━━━━━ Available data

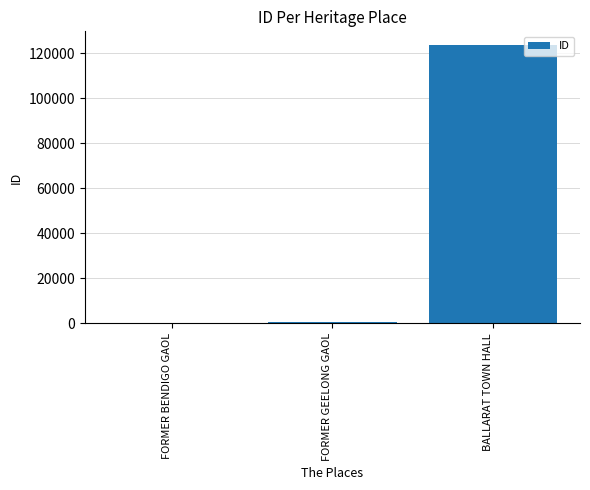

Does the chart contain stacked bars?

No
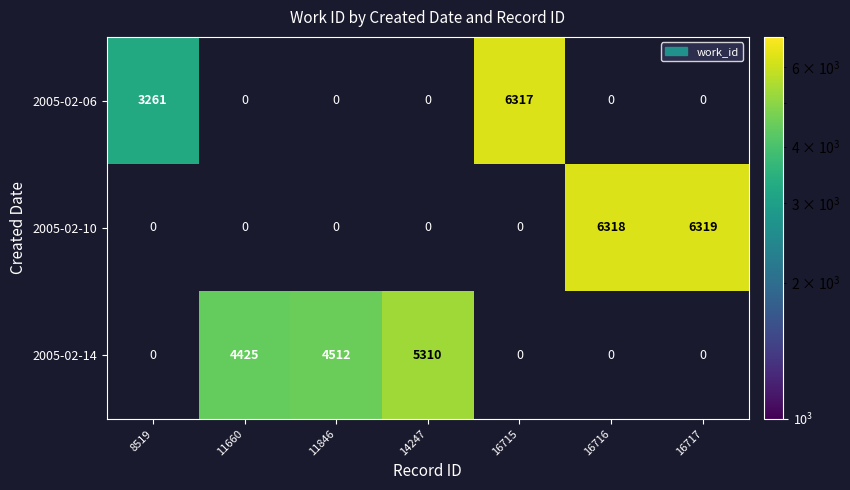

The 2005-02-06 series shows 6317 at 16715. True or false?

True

━━━━━━━━━━
━━━━━ Available data

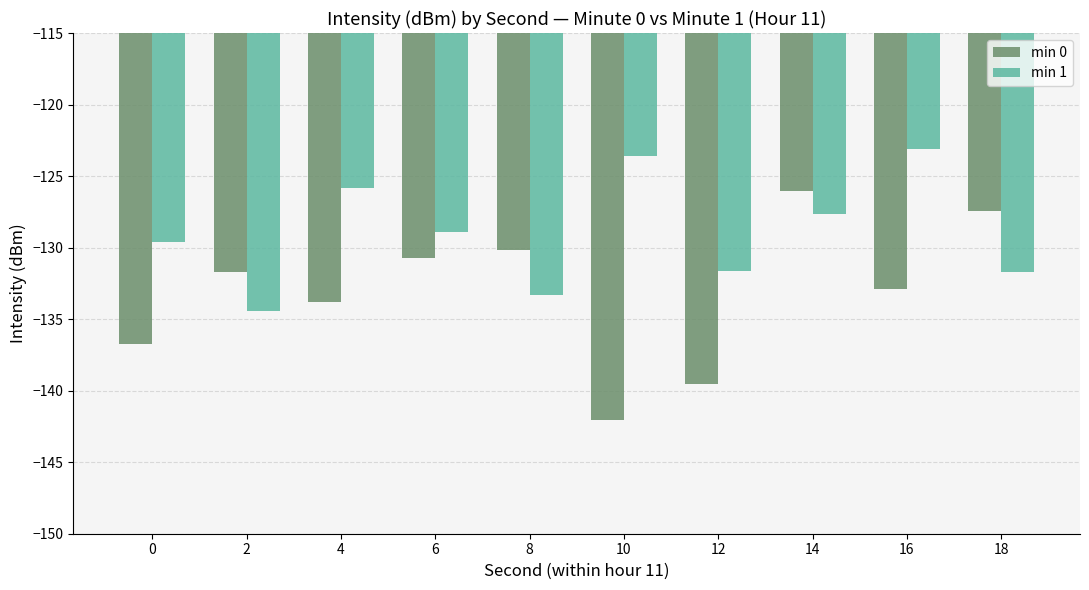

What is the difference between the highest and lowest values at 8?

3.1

━━━━━━━━━━

=== Task instructions ===
Arrange the lines above, from the one containing "Does the chart contain stacked bars?" up to and including the one containing "The 2005-02-06 series", as a Markdown table with the columns Row and Line, skipping blank lines. Leave the pictures out of the table.

=== Answer to this task ===
| Row | Line |
|---|---|
| 1 | Does the chart contain stacked bars? |
| 2 | No |
| 3 | The 2005-02-06 series shows 6317 at 16715. True or false? |